Document section
◆ ◆ ◆ ◆ ◆ ◆ ◆

Of the hundreds of millions of individuals and corporations across the globe who own desktops, notebooks and mobile devices, only a small percentage of people understand how they work beyond controlling the applications they commonly use. These devices are tools used to perform a task and don’t require you to understand how they work to perform those tasks. Most drivers don’t understand how the engine in their gas-powered cars or the AC induction motors in their electric vehicles work, and they don’t have to. Obfuscation of how the tool works is required to make it usable for productive tasks.
The vast majority of these devices run outdated Windows and Android operating systems with myriad security problems. The onus is on the user to keep the device and any security software updated. Often, the user is prompted to perform these tasks at the most inconvenient times, such as when the user is busy or low on funds to pay for an upgrade or subscription to the security software. The prompts are viewed by many users as nagging, easily dismissed and ultimately disabled. And at some point down the line, the user gets fooled into executing code via a well-crafted email with disguised hyperlinks or any other number of nefarious means, and their system comes under the silent control of individuals or organizations who will use the device to perform whatever tasks they choose.
Origins of a Denial-of-Service Attack
One of the most popular tasks the compromised computer is commanded to perform is generating traffic to a website in order to disable it, all in the background, unseen by the user. The smart cybercriminal imposes limits on the malware code to avoid detection by not utilizing too much of the user’s bandwidth or system resources. The user would have to know where to look to detect this, and probably won’t be motivated to as long as the software doesn’t cause any problems for them. The attack does not use just a single system but millions of such compromised systems, nearly simultaneously.
The software visits or sends special network packets (OSI Layer 7 and Layer 3, respectively) to the website (or ancillary services required for users to reach the website such as DNS). It then generates what looks like — to most security software or hardware protecting the website — normal traffic or simply unsuccessful connection attempts. However, the website soon becomes unavailable as some part of the infrastructure can no longer handle the sheer number of simultaneous requests. It could be the router, the firewall, the web servers, the database servers behind the web servers — any number of points can become overwhelmed, leading to the unavailability of the service they are providing. As a result, legitimate users of the website are denied service. This is called a distributed denial of service (DDoS) attack.
Typically, the only means for mitigating DDoS is to plead with your internet provider to utilize their tools and expertise and work with their even larger upstream internet providers to block the offending traffic. At some point, the attack stops, as the attackers wish to avoid being detected or realize the traffic has been blocked by the providers and the attack is no longer effective. Unfortunately, there is no service-level agreement on these countermeasures and the site and infrastructure can be compromised for days or weeks. The more effective attacks will be coupled with requests for bribes to end the onslaught.

◆ ◆ ◆ ◆ ◆ ◆ ◆

Dataset section
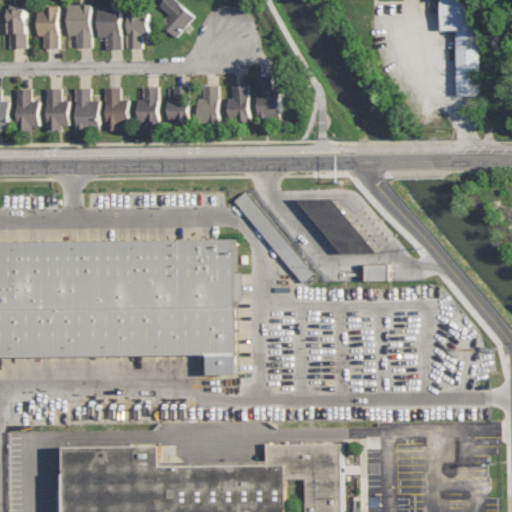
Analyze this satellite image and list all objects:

◆ ◆ ◆ ◆ ◆ ◆ ◆

Written exercise A
In the denial-of-service article above, what is typically the only means for mitigating DDoS?
Written exercise B
Do these statements agree with the denial-of-service article above? Answer yes or no for each, quoting the deciding words. (i) The smart cybercriminal limits how much of the user's bandwidth and system resources the malware uses. (ii) Internet providers' countermeasures against these attacks come with a service-level agreement. (iii) Most drivers understand how the engines in their gas-powered cars work.
Written exercise C
Can you pick up the denial-of-service article after its last sentence and carry it on?

Task output A
Pleading with your internet provider to use their tools and expertise and work with their even larger upstream providers to block the offending traffic.

Task output B
(i) Yes: "The smart cybercriminal imposes limits on the malware code to avoid detection by not utilizing too much of the user’s bandwidth or system resources."
(ii) No: "there is no service-level agreement on these countermeasures"
(iii) No: "Most drivers don’t understand how the engine in their gas-powered cars or the AC induction motors in their electric vehicles work"

Task output C
Defending Against DDoS Attacks
Any business choosing to host a publicly available site or application from their systems and telecommunication infrastructure would be severely impacted by a DDoS without some third-party protection. Not only would the site be unavailable, but the organization’s internet connection would be unusable. While locally installable devices exist to help in small-scale attacks, they cannot handle being the target of a massive DDoS. Third-party services, such as Incapsula from Imperva, direct all public traffic to their hyperscale infrastructure first, with the connections flowing to the infrastructure only from Imperva after going through their Web Application Firewall (WAF) systems. These solutions can be costly to combat large-scale attacks.
WAF systems provide a deeper level of inspection of traffic to a public web application, preventing malformed requests from consuming resources on the web application infrastructure. In effect, the utilization of such a third-party service is putting your business into a hyperscale cloud, even if your website or application is hosted locally.
When a business chooses to host their site or application in a hyperscale cloud such as Azure or AWS, various services are available to combat DDoS. While the provider infrastructure is massive, and they are able to handle and mitigate DDoS attacks that do not affect their infrastructure at-large, the specific resources you pay for can quickly become overwhelmed — and again, unavailability of your site or application is the result.
For AWS hosted sites and applications, AWS Shield is available, which integrates Layer 3 protection with AWS’s Layer 7 WAF technology. To be most effective, the website/app designers can provide input to create rules in the application firewall. Like most WAFs, AWS WAF has an inspection mode that can be run for a time to help characterize the traffic and begin the process of creating rules with this data to protect the site. AWS Shield Standard is available to all AWS customers at no additional charge beyond the fees for their WAF service. AWS also provides AWS Shield Advanced for an additional charge, which includes the WAF and additional protections. AWS Shield Advanced includes AWS Standard features but adds advanced security service help from AWS engineers in creation of WAF rules, access to a managed security response team, reporting on Layer 3 attacks, additional reporting on Layer 7 attacks, reimbursement on DDoS-related resource utilization charges, dynamic capacity increases to help mitigate attacks, and incident management.
Microsoft’s Azure hyperscale cloud does not have a specific DDoS service for customer environments at this time. However, its infrastructure is protected with various DDoS protection technologies and, in general, Microsoft takes a holistic approach to security with recommendations of patching and anti-malware add-ons for virtual machines. And partners such as CloudFlare and the aforementioned Imperva Incapsula fill in the gap and provide AWS Shield-like protections for your web applications and sites.
The hyperscale providers are the best place to host your public-facing websites and applications for mitigation of DDoS attacks. Through sheer size, resources and DDoS protection products, your sites and applications stand a chance against DDoS, but they would be completely buried in the kind of local infrastructure that most companies can afford.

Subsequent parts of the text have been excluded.